Les deux inspecteurs se renvoyaient la balle. A chaque échange elle devenait plus convaincante.

— Et s'ils flairent un piège? demanda Postel-Wagner. Après tout, vous leur avez déjà fait le coup de la chèvre, avec Mondine.

— Ils commenceront par se renseigner à Belleville. Ils apprendront que le père Beaujeu y est bel et bien mort. A l'adresse indiquée. Et sans famille. Ils recouperont point par point les informations données par la télévision et les journaux. La vérité vraie. Aucune raison pour qu'ils se méfient.

— Si ce n'est leur méfiance…

Silistri eut son premier sourire à l'adresse de Postel-Wagner.

— Raison de plus, Postel.

«L'intimité, pensa le médecin légiste, que je le veuille ou non, nous gagnons en intimité…»

Silistri se pencha sur lui.

— Chez un type comme notre chirurgien, la méfiance est le carburant de l'excitation. Là où elle nous ferait renoncer, elle le chauffe à blanc.

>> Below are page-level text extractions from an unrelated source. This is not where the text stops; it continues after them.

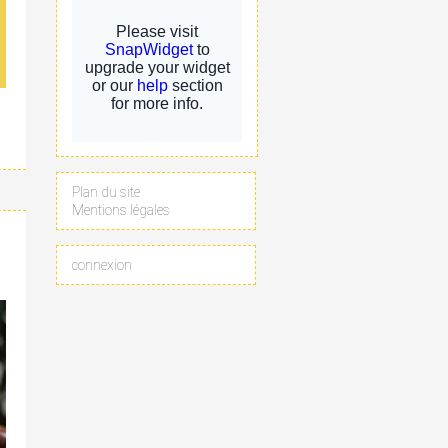
Plan du site
Mentions légales
connexion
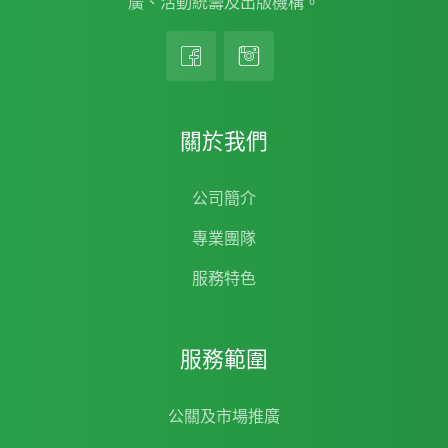
廣、活動統籌及出版機構。
關於我們
公司簡介
專業團隊
服務特色
服務範圍
公關及市場推廣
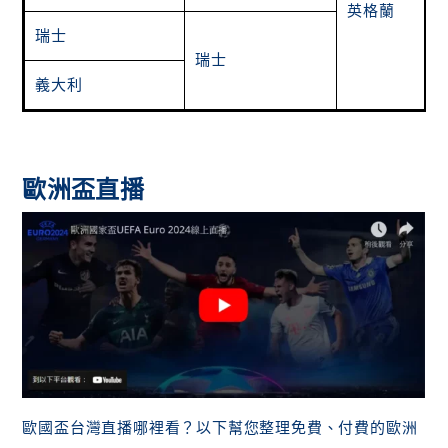
英格蘭
瑞士
瑞士
義大利
歐洲盃直播
歐國盃台灣直播哪裡看？以下幫您整理免費、付費的歐洲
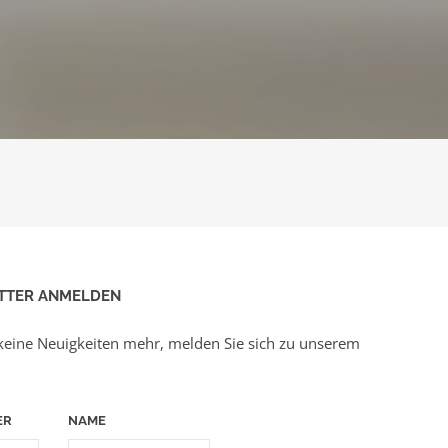
TTER ANMELDEN
keine Neuigkeiten mehr, melden Sie sich zu unserem
ER
NAME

Le goût du risque et la passion de la prudence, c'est un cocktail auquel ce genre de salaud ne résiste pas.

— A se demander pourquoi nous prenons tant de précautions, ironisa Postel-Wagner.

— Parce que s'il voyait une armada de flics déployée autour de votre morgue, le chirurgien renoncerait malgré tout. Il n'est pas fou.

— Pas fou?

— Pervers, docteur, mais pas fou.

Les yeux de Silistri gagnaient en fixité. Titus, lui, s'était insensiblement retiré. Assis près de la fenêtre, il écossait son chapelet. Postel-Wagner se retrancha dans la lecture de son courrier. Ainsi meurent les conversations.

Un journal tomba d'une enveloppe tranchée. Postel-Wagner le ramassa. L'hebdomadaire pseudo-professionnel Affection.

Enorme titre — LA BACTÉRIE MANGEUSE D'HOMMES — suivi d'un article sur la fasciite nécrosante, streptocoque facétieux qui, de temps à autre, vous dévore un corps en quelques heures — exceptionnel, largement endigué depuis le XIXe siècle —, mais l'article, signé par Sainclair, le directeur en personne, annonçait la chose comme une toute nouvelle colère divine, prédisait une épidémie mondiale, détails suintants, adjectifs délétères, exemples juteux: décomposition nocturne d'un mari à côté de sa femme, d'un bébé dans son berceau… horreur à l'état pur. Postel-Wagner tourna la page. L'ACCOUCHEUR FOU DES BEAUX QUARTIERS. Photo: l'obstétricien Fraenkhel. Tonalité de l'article: hystérie vengeresse au nom de l'honneur médical. Postel-Wagner hocha la tête. Matthias Fraenkhel avait été son maître.